Data extracted from a collection:
----------

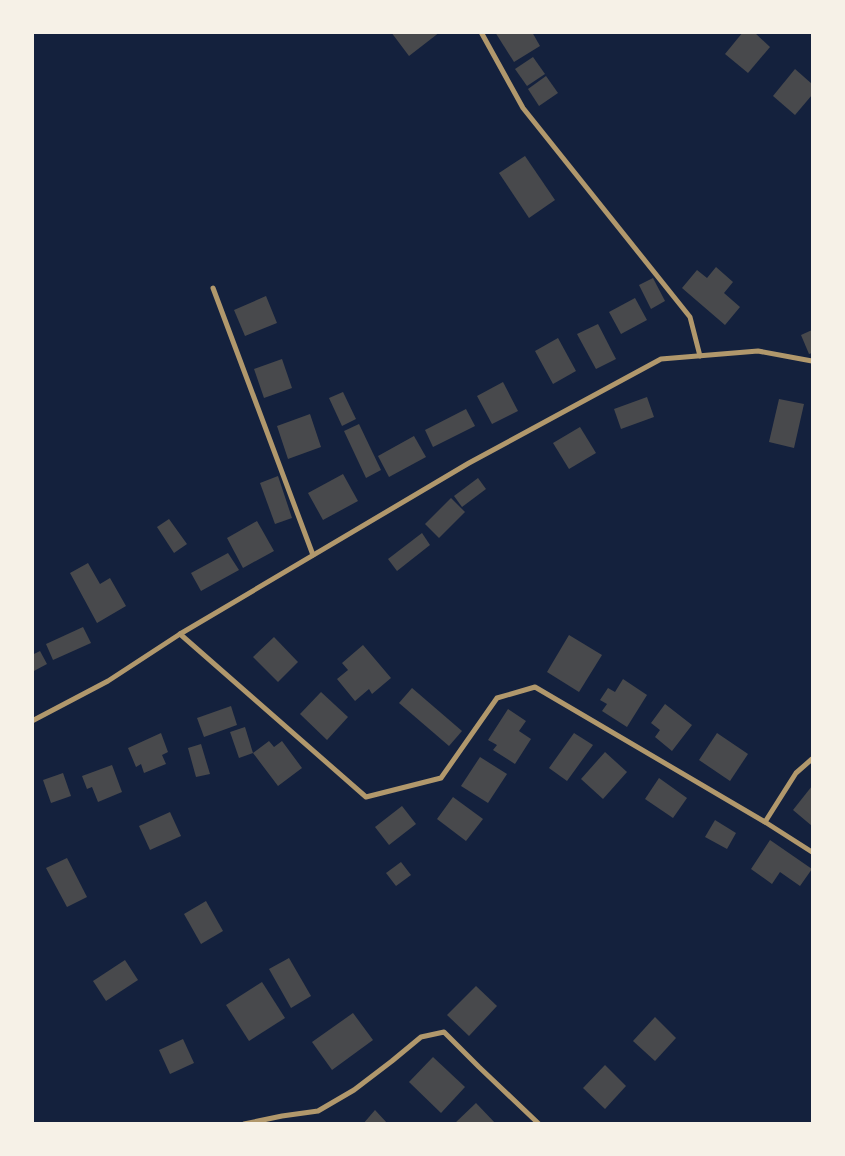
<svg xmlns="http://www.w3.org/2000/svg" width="845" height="1156" font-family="'DM Sans',sans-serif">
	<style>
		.building { fill: #48494c }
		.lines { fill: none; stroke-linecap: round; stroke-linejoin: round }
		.minor { stroke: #b1986c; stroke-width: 5 }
	</style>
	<rect width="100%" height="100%" fill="#14213d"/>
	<g class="building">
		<polygon points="391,32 440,32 409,56"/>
		<polygon points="495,32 532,32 540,46 514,62"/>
		<polygon points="743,32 754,32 770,47 748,73 725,54"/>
		<polygon points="533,57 545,74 527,86 515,69"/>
		<polygon points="795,69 812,84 812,95 795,115 773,96"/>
		<polygon points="546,76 558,93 539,106 528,89"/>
		<polygon points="525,156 555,200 529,218 499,173"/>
		<polygon points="716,267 733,282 724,293 740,307 725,325 682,288 697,270 707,278"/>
		<polygon points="653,278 665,301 651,309 639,285"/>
		<polygon points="266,296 277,323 245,336 234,310"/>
		<polygon points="635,298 647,320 621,334 609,312"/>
		<polygon points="598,324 616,359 596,369 577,334"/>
		<polygon points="812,330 812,353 809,354 801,335"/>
		<polygon points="558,338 576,371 553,384 535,351"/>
		<polygon points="282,359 292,388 264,398 254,369"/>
		<polygon points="503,382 518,411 492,424 477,396"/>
		<polygon points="343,392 356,419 342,426 329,398"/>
		<polygon points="647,397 654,417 621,429 614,409"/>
		<polygon points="779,399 804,404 794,448 769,442"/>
		<polygon points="466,409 475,426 433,447 425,430"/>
		<polygon points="310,414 321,447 288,459 277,426"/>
		<polygon points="359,424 381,470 366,478 344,431"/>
		<polygon points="580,427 596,453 569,469 553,443"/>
		<polygon points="414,436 426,457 389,477 378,456"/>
		<polygon points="343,474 358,501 323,520 308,493"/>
		<polygon points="278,476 292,518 275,524 260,483"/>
		<polygon points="478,478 486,489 462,507 454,496"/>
		<polygon points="451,498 465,512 439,538 425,524"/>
		<polygon points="169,519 187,544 174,553 157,527"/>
		<polygon points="257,521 274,551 243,568 227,538"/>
		<polygon points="422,533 430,545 397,571 388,559"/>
		<polygon points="228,553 239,570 201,591 191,573"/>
		<polygon points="88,563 100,584 110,578 126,606 97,623 70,573"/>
		<polygon points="83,627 91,643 53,660 46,644"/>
		<polygon points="569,635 602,655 579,692 547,672"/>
		<polygon points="274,637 298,662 278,682 253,657"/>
		<polygon points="363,645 391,678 372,694 369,689 355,701 337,679 348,670 342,663"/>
		<polygon points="40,651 47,664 32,672 32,655"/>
		<polygon points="623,679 647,695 627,727 602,711 607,704 600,700 608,688 615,692"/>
		<polygon points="412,688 462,731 449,746 399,703"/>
		<polygon points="321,692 348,717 327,740 300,714"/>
		<polygon points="665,704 692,725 672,751 655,737 660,730 651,723"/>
		<polygon points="231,706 237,725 204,737 197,718"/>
		<polygon points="508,709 526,721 519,731 531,739 515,764 493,750 497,745 488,740"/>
		<polygon points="245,727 253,753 239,758 230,732"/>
		<polygon points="161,733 168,752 162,755 166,764 144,773 141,764 136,767 128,748"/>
		<polygon points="574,733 593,745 567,781 549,768"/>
		<polygon points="717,733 748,754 730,781 699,760"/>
		<polygon points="269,741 274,747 282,741 302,768 278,786 253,753"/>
		<polygon points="201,744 210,774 196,777 188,748"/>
		<polygon points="605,752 627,772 603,799 581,779"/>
		<polygon points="480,757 507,774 488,803 461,786"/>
		<polygon points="112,765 122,792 98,802 92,787 87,789 82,776"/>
		<polygon points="63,773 71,796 51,803 43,780"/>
		<polygon points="659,778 687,798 673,818 645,799"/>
		<polygon points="812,786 812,826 793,810"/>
		<polygon points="453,797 483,819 466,841 437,819"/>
		<polygon points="402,806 416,824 389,845 375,827"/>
		<polygon points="170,812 181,836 150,850 139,826"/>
		<polygon points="715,820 736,833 727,849 705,837"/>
		<polygon points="770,840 812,869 800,886 780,872 772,884 751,869"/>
		<polygon points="67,858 87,897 67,907 46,868"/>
		<polygon points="401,862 411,875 396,886 386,873"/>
		<polygon points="206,901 223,931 201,944 184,914"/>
		<polygon points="289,958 311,996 291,1008 269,969"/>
		<polygon points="125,960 138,980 106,1001 93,981"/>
		<polygon points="262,982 285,1018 249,1041 226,1005"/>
		<polygon points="476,986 497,1006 469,1036 447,1015"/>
		<polygon points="353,1013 373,1040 332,1070 312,1042"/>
		<polygon points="655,1017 676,1038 655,1061 633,1041"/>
		<polygon points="183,1039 194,1063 170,1074 159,1050"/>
		<polygon points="433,1057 465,1087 441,1113 409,1082"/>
		<polygon points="605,1065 626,1086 605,1109 583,1088"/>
		<polygon points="476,1103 496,1124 454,1124"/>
		<polygon points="375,1110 388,1124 363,1124"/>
	</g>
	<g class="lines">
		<g class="minor">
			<polyline points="481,32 523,108 690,317 700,356"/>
			<polyline points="213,288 313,555"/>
			<polyline points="180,634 366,797 441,778 497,698 535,687 765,822 812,852"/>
			<polyline points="32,721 108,681 180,634 469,463 661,359 758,351 812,361"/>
			<polyline points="765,822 796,773 812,759"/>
			<polyline points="244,1124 282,1116 318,1111 354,1090 392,1061 421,1037 444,1032 479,1067 539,1124"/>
		</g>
	</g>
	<rect width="845" height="1156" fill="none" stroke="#f6f1e7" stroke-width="68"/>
</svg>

----------

### EXERCISE DIRECTIONS
Copy out every line of the records that the string "lines" appears in.

### ANSWER FOR THIS EXERCISE
		.lines { fill: none; stroke-linecap: round; stroke-linejoin: round }
	<g class="lines">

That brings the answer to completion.